For larger simualtion which involves millions of atoms, NAMD will run out of memory especially on node 0. Therefore, this page encourages all discussions on how to reduce memory reduction in NAMD and corresponding implmentations.

There's an initial implementation (I would say a significant engineering on the original NAMD code) which uses less memory. The following gives the instructions how to compile and use this initial memory optimized version.

It requires two steps:

1. Compressing the psf file offline since the memory optimized version only reads a compressed psf file. This function is already integrated into the code. This step should be finished on a local workstation with large memory (say, 1GB).

a) compile your NAMD code

b) add a field "genCompressedPsf on" in the configuration file

c) execute ./namd2 <configuration file> and wait the program to finish

The compressed psf file will now lie in the directory where the original psf file is. The name of the new psf file is simply extended with ".inter"

2. Compile and run the memory optimized version

a) compile the NAMD code adding --with-memopt when you run config to create a build directory

b) modify configuration files:

I. add a field "useCompressedPsf on" in the configuration file, comment the field "genCompressedPsf" if it exists

II. change the "structure" field to use the newly generated psf file by simply adding ".inter"

Besides the above steps, tweaking simulation parameters will enable the running of larger molecule systems (million-atom level) in the clusters that have less memory such as BG/L (512MB on each compute node). The following is a list:

noPatchesOnZero yes

ldbUnloadZero yes

maxSelfPart 1

maxPairPart 1

pairlistMinProcs 128

PMEPencils 1

The maxXPart options reduce the number of compute objects, which should reduce the amount of data the load balancer uses; "pairlistMinProcs" value could be tuned based on memory usage; "PMEPencils" enables the automatic number selection.

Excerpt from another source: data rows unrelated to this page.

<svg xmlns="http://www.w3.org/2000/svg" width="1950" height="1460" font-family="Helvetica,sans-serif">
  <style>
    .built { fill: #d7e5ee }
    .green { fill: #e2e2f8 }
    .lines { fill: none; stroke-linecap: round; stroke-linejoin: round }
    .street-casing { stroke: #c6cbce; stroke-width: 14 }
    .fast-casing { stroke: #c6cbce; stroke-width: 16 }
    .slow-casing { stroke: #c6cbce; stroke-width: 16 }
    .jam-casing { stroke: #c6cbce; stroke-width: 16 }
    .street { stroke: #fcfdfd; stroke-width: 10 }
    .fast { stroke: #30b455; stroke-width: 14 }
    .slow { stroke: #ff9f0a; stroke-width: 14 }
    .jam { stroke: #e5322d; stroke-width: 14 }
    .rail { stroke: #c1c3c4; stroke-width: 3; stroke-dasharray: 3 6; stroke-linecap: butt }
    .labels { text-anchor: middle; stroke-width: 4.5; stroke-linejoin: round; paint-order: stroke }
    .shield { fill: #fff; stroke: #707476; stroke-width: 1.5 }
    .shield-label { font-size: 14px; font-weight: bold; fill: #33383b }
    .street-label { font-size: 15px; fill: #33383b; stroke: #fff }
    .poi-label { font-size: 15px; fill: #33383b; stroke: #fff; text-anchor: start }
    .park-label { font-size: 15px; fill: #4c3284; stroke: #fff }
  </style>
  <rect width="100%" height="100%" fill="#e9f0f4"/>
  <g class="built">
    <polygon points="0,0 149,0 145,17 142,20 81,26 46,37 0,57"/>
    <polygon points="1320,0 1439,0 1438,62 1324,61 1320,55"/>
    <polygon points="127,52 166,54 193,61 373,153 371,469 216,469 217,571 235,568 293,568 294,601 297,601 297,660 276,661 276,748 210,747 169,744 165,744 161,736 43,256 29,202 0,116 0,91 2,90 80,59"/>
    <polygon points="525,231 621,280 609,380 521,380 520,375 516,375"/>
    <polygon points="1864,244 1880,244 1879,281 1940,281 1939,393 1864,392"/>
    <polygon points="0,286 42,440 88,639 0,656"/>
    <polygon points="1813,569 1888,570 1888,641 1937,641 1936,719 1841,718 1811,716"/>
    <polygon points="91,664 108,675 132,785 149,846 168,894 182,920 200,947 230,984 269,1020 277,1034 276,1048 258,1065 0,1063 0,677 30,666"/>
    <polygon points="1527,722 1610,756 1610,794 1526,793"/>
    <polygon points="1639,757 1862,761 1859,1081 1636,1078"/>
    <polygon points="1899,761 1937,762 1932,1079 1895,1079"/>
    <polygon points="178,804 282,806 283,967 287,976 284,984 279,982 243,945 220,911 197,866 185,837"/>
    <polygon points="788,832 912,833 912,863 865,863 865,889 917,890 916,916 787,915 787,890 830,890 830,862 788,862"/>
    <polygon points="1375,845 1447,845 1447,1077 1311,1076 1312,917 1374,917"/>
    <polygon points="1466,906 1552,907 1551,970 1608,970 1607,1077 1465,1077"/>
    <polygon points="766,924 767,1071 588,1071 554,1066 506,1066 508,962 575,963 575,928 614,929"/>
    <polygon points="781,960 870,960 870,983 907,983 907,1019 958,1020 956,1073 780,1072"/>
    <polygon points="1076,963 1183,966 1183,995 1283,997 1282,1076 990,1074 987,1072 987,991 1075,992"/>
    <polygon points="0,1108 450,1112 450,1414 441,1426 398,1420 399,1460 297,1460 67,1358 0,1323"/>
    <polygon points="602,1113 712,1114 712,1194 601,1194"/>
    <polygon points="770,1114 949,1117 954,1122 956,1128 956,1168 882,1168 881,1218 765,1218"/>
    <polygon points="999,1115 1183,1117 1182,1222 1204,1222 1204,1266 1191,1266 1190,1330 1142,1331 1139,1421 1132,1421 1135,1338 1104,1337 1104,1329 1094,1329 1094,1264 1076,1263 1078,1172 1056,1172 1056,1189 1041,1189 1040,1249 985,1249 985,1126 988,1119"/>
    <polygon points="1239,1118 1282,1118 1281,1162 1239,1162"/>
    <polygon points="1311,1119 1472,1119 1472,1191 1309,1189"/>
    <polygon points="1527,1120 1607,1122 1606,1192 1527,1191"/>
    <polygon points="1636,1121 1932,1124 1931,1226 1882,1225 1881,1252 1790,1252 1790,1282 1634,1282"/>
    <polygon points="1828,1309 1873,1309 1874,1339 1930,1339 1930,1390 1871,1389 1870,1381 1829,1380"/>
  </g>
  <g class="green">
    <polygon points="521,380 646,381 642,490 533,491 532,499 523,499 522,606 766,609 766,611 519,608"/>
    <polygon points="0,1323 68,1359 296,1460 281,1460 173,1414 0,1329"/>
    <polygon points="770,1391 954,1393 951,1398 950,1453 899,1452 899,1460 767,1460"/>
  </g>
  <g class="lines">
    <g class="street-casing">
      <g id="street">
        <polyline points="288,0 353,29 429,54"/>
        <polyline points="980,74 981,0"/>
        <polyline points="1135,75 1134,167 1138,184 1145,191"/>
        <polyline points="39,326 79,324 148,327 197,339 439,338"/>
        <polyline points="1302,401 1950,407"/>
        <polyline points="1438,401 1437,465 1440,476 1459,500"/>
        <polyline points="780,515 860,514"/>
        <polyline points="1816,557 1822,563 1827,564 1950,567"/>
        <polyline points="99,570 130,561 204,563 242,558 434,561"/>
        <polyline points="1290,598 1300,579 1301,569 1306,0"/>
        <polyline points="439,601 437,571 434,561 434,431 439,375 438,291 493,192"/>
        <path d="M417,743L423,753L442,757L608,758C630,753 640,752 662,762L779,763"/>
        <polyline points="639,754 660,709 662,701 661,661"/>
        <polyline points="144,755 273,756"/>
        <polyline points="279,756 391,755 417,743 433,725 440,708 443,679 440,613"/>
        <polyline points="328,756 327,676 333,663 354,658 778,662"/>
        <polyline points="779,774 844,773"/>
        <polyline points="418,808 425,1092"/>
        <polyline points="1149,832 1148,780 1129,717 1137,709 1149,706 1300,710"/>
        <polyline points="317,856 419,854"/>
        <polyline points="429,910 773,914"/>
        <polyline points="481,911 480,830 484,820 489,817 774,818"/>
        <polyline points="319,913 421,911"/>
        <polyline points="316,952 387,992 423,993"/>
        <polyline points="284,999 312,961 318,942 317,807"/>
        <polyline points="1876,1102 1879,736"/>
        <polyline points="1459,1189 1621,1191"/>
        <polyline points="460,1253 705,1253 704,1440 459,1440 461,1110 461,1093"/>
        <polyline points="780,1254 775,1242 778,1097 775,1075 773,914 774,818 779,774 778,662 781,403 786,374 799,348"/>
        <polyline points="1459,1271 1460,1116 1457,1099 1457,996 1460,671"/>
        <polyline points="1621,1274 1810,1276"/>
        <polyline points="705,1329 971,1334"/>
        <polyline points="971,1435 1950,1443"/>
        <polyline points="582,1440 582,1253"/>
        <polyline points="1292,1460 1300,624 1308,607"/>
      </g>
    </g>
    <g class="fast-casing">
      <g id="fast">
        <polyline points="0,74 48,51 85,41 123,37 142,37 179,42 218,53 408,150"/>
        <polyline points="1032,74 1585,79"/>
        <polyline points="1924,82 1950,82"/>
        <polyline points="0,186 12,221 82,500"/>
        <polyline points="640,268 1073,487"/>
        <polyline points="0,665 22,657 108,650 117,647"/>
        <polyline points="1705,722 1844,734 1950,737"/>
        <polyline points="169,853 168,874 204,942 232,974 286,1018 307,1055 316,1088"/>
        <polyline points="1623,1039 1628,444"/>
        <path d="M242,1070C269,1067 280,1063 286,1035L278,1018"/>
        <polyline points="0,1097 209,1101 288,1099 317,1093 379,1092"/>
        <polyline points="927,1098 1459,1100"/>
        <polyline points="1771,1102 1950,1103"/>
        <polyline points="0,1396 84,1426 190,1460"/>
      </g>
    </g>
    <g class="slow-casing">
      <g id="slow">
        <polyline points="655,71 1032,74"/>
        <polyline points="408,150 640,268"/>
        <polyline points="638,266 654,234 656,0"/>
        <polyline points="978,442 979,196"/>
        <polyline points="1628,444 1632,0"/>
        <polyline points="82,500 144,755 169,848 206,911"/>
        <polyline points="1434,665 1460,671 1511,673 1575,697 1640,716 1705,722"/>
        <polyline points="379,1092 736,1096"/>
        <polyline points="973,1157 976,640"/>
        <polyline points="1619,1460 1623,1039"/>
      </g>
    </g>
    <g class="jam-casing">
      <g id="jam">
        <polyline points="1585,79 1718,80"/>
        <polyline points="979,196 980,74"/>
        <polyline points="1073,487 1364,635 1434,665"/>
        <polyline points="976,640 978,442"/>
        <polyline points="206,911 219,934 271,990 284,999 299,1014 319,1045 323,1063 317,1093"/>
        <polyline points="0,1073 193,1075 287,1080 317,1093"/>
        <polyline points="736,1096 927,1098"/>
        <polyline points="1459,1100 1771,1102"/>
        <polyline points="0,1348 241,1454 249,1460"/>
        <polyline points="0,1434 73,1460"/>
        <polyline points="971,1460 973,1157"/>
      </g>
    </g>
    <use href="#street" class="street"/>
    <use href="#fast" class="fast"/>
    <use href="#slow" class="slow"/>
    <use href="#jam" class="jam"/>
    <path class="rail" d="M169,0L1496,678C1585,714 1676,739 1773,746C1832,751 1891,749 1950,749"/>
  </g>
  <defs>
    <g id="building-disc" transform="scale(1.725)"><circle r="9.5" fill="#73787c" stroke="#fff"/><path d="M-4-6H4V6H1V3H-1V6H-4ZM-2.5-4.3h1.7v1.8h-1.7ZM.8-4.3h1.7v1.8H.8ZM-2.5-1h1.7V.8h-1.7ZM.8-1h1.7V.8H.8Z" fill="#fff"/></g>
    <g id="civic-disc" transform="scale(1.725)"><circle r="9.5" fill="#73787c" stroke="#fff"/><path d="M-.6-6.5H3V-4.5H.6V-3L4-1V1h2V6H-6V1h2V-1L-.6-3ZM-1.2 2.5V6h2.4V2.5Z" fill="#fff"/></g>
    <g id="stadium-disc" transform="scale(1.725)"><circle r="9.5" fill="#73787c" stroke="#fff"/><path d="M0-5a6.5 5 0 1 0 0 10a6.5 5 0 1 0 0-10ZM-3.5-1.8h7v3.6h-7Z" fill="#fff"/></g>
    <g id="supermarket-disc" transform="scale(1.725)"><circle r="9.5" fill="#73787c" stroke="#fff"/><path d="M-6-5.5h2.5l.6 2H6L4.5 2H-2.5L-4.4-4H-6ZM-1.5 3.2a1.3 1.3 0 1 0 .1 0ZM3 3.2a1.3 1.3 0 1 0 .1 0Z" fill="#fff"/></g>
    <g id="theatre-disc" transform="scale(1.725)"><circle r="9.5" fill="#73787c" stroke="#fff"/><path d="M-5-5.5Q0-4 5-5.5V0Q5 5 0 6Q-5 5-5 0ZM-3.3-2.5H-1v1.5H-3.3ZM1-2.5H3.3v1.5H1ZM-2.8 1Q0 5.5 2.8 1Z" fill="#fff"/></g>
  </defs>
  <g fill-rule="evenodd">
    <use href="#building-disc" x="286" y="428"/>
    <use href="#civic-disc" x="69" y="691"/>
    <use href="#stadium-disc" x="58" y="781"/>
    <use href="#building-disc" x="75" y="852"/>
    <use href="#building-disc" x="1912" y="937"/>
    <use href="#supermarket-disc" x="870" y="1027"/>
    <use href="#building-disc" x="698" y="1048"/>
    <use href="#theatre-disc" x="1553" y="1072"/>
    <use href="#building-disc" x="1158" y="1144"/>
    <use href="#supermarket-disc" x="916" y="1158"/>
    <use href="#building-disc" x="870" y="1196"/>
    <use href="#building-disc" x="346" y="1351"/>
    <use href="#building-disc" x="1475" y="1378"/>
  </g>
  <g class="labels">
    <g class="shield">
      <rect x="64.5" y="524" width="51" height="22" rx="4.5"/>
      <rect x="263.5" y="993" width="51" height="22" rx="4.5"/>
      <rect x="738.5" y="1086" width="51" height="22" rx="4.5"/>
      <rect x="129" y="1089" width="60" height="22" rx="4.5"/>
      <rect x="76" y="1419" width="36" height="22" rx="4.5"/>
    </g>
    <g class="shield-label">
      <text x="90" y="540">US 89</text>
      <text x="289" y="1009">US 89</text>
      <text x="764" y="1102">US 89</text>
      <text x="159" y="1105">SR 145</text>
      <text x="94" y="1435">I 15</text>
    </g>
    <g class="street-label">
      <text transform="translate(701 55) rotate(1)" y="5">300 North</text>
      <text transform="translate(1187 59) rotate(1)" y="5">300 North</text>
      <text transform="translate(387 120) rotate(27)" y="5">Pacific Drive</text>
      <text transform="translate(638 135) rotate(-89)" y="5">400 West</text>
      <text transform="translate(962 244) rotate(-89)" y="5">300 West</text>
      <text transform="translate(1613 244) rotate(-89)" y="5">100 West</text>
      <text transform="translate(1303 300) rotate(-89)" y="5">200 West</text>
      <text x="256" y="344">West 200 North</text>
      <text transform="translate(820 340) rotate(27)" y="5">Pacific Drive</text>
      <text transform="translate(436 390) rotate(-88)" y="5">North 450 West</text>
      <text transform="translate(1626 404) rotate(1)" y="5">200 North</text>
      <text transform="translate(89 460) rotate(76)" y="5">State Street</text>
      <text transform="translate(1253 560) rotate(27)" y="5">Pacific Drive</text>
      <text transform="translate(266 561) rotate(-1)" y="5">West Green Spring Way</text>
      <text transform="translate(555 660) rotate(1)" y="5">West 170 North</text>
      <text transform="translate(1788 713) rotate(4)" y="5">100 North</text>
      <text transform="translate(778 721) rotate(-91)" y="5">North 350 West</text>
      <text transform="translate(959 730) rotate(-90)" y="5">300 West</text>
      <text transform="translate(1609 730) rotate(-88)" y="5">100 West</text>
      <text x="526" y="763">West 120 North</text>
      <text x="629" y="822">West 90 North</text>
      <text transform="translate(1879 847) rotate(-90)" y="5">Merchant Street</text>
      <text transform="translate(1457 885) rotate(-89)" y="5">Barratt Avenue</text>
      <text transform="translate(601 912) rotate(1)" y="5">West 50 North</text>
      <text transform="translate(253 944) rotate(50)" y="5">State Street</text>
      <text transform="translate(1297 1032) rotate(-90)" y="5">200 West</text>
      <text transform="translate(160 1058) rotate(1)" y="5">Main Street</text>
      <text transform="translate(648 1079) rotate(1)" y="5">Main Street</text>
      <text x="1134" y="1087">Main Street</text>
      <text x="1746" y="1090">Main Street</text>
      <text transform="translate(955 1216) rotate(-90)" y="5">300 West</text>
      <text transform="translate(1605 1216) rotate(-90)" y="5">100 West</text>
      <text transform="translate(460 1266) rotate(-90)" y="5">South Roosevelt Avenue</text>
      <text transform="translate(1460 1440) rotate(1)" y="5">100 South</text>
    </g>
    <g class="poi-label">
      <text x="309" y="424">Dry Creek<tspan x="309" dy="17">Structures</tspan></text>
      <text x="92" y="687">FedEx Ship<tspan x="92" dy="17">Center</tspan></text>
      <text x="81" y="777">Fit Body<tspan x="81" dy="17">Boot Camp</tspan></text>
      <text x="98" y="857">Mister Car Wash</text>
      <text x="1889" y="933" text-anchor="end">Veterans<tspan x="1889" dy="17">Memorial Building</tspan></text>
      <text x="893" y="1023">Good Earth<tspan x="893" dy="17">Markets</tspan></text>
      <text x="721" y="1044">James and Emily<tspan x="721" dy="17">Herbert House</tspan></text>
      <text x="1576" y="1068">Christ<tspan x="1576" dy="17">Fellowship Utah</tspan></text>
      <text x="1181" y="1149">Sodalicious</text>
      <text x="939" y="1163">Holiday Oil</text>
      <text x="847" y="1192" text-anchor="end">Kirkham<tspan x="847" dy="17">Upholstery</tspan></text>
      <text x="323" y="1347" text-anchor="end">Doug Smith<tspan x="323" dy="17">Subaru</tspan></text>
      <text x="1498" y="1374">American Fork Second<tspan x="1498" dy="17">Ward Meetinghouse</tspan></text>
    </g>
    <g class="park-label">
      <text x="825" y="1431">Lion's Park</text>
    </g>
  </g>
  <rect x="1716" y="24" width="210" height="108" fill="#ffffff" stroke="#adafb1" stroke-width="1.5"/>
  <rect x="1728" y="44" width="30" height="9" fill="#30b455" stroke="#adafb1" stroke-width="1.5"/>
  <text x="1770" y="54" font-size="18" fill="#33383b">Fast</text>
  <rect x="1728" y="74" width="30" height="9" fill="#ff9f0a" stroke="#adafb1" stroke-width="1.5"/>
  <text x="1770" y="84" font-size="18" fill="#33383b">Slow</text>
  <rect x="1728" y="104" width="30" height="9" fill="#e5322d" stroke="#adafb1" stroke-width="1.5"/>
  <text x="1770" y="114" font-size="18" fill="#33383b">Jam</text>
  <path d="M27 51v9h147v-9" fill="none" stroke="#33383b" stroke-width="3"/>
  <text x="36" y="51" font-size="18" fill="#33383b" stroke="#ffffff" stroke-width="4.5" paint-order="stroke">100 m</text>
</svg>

For extreme cases we can just postpone load balancing indefinitely:

ldbStrategy other

ldbPeriod 100000000

firstLdbStep 10000000

This isn't as bad as it sounds siince with enough patches the initial distribution.

Another point worth mentioning is that when using this version, the output will be always in the binary format since a large chunk of memory (of size 24*numAtoms Bytes) could be freed. If you specify the text output format, a warning is printed out.

Regarding output trajectory file (DCD file) and restart files, two more parameters could be added to make a run on a small number of processors possible for a very large system (i.e. a million-atom-level system).

noPatchesOnOne yes

ldbUnloadOne yes

noPatchOnOne has very similar meaning with noPatchesOnZero, and it is meaningful only if noPatchesOnZero is enabled. ldbUnloadOne also has very similar meaning with noUnloadZero.

When simulating a million-atom system, the output of trajectory file (DCD file) and restart file will possibly cause insufficient memory on processor 0. If this is the case, setting the newly added parameter "shiftIOToOne" to "yes" can be used to shift those I/O operations to processor 1. It should be cautioned that when this parameter is set, processor 1 could run out of memory if simulating very large system (million-atom system). If this happens, the above two parameters should be set to avoid this problem.